30 Latest AI Open Source Projects of the Week(2024.11.25-2024.11.29)
Explore 30 innovative AI open-source models and frameworks from this week (2024.11.25-2024.11.29), including Tülu3, LTX-Video, and more, featuring state-of-the-art performance across various tasks.
I’m sharing some interesting AI open-source models and frameworks for this week (2024.11.25-2024.11.29).
There are a total of 30 AI open-source projects.
Project: Tülu3
Tülu3 is a leading family of instruction-following models, offering fully open-source datasets, code, and recipes.
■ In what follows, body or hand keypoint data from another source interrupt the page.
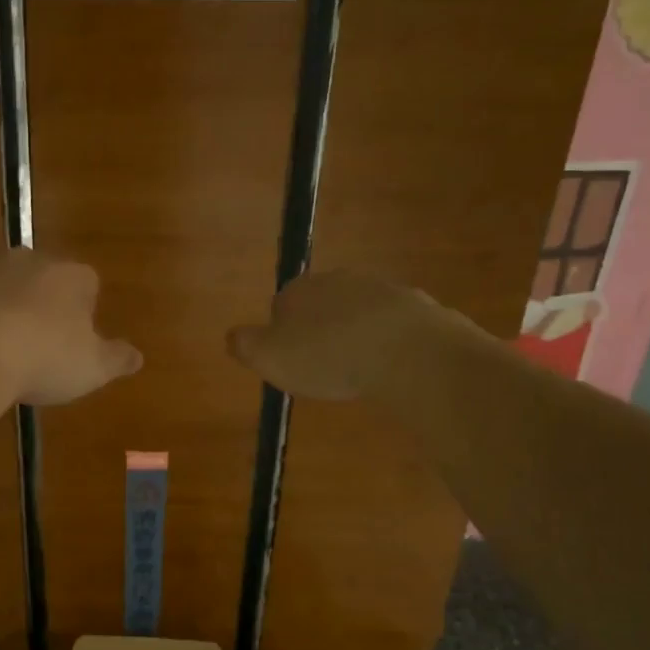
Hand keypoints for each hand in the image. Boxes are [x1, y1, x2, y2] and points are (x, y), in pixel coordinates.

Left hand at [0, 249, 141, 405]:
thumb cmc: (41, 360)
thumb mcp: (92, 369)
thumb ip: (117, 359)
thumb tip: (138, 356)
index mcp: (70, 277)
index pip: (85, 284)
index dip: (79, 312)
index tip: (70, 342)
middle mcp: (28, 259)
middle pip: (38, 278)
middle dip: (35, 303)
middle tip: (28, 345)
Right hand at [227, 270, 446, 400]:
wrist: (406, 351)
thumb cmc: (327, 357)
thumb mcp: (269, 358)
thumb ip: (245, 345)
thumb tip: (232, 335)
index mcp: (298, 291)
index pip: (282, 306)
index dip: (285, 334)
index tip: (293, 361)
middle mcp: (338, 280)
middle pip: (323, 304)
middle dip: (324, 329)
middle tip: (328, 366)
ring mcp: (381, 288)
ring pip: (362, 311)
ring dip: (360, 333)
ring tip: (363, 369)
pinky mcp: (417, 304)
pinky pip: (397, 324)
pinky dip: (393, 341)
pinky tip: (395, 366)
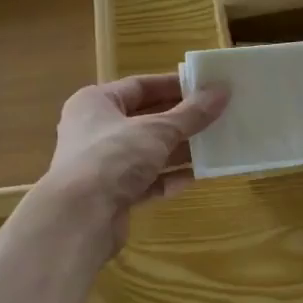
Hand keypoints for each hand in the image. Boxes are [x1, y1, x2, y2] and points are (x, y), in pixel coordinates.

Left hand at [40, 73, 228, 252]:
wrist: (80, 217)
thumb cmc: (113, 157)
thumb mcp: (157, 130)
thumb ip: (191, 113)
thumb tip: (222, 90)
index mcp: (96, 103)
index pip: (139, 86)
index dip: (173, 86)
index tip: (205, 88)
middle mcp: (95, 130)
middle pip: (145, 120)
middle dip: (180, 121)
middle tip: (216, 117)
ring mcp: (102, 165)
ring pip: (147, 153)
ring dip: (178, 151)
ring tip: (213, 146)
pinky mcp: (112, 195)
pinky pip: (145, 181)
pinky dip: (168, 179)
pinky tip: (195, 177)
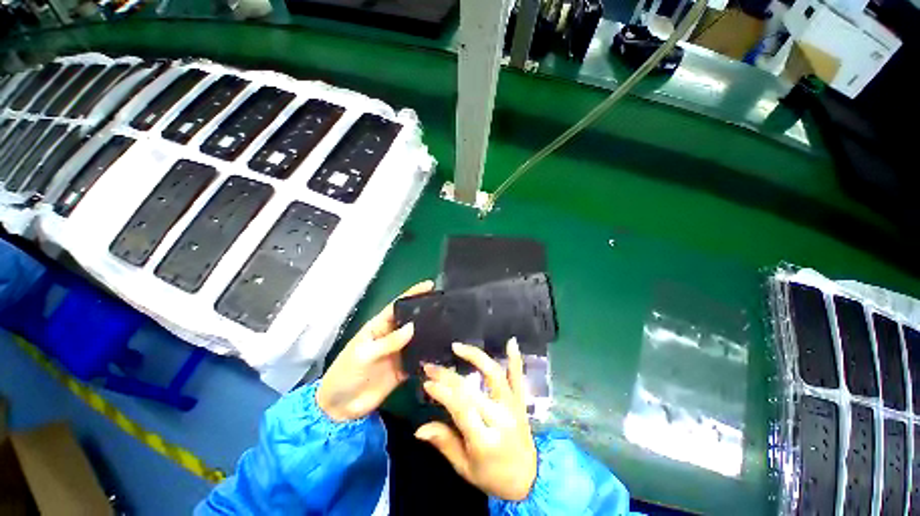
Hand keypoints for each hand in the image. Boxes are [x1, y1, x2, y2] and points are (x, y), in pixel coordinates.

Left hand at [317, 280, 433, 421]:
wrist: (340, 407)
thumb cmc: (346, 373)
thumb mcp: (364, 354)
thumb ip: (388, 342)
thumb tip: (413, 327)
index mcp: (379, 326)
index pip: (398, 305)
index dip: (413, 294)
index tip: (430, 285)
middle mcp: (391, 336)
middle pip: (411, 320)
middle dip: (426, 311)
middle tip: (446, 306)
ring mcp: (399, 352)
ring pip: (418, 339)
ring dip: (431, 333)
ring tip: (450, 326)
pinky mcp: (404, 369)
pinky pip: (419, 359)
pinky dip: (429, 356)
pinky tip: (443, 352)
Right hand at [415, 339, 537, 501]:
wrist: (528, 480)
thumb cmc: (492, 476)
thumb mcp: (464, 468)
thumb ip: (444, 443)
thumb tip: (419, 429)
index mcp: (485, 440)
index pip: (461, 409)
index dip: (442, 393)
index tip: (426, 381)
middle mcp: (501, 419)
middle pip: (472, 390)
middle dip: (448, 376)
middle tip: (430, 365)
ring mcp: (513, 407)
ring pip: (495, 375)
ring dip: (476, 357)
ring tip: (457, 346)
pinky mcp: (521, 401)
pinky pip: (519, 377)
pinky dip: (515, 359)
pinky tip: (511, 341)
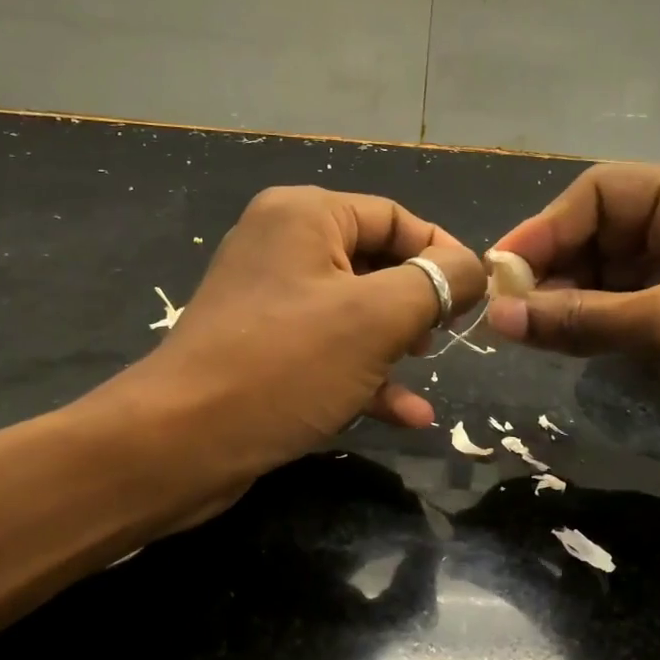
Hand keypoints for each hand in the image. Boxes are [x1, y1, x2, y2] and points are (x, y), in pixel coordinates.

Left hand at [114, 185, 484, 489]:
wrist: (181, 443)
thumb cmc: (286, 365)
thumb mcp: (377, 318)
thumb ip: (437, 282)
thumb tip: (473, 267)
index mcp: (304, 216)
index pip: (395, 217)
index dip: (443, 253)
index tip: (478, 295)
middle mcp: (283, 247)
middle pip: (375, 263)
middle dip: (419, 302)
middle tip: (448, 335)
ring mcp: (270, 302)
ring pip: (356, 313)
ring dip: (398, 345)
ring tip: (429, 370)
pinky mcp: (264, 351)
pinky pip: (330, 351)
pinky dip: (368, 376)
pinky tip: (408, 416)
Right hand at [487, 164, 659, 494]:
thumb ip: (581, 318)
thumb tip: (497, 316)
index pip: (602, 194)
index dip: (545, 229)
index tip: (499, 274)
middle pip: (600, 231)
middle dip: (552, 267)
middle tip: (505, 310)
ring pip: (607, 274)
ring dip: (565, 299)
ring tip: (522, 330)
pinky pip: (623, 310)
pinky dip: (589, 325)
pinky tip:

It serves as a comprehensive guide to modern post-training techniques.
Designed to achieve state-of-the-art performance across diverse tasks, including MATH, GSM8K, and IFEval, in addition to chat-based applications, Tülu3 is available in open-source 8B and 70B versions.
Project: LTX-Video
LTX-Video is the first video generation model based on DiT, capable of generating high-quality videos in real-time.
The model produces videos at 24 FPS with a resolution of 768x512, faster than the time it takes to watch them.
Trained on a large-scale diverse video dataset, it generates high-resolution videos with realism and variety.
Project: NumPro
Number-Prompt (NumPro) is an innovative approach that transforms video temporal grounding (VTG) into an intuitive process, akin to flipping through a comic strip, by adding unique numeric identifiers to video frames.
This technology significantly enhances VTG performance without additional computational cost, achieving up to a 6.9% improvement in mIoU for moment retrieval and an 8.5% boost in mAP for highlight detection.
https://github.com/yongliang-wu/NumPro
Project: Multi-IF
Multi-IF, released by Meta AI, is a multilingual, multi-turn dialogue dataset designed to support research in instruction-following tasks.
The dataset includes text data in multiple languages, making it suitable for tasks involving multi-turn dialogue generation and understanding in natural language processing.
https://huggingface.co/datasets/facebook/Multi-IF
Project: Llama OCR
Llama OCR is an OCR library based on the Llama 3.2 vision model, capable of converting documents into Markdown format.
The project leverages Together AI's free endpoints for image parsing and offers paid endpoints for enhanced performance and rate limits. Users can convert images to Markdown via simple API calls.
https://github.com/Nutlope/llama-ocr
Project: RAGLite
RAGLite is a Python toolkit for Retrieval-Augmented Generation (RAG) supporting PostgreSQL or SQLite databases.
It allows users to select from various language model providers and rankers, offering multiple acceleration options. RAGLite features lightweight and open-source dependencies, supporting the conversion of various document formats and enabling performance evaluation for retrieval and generation.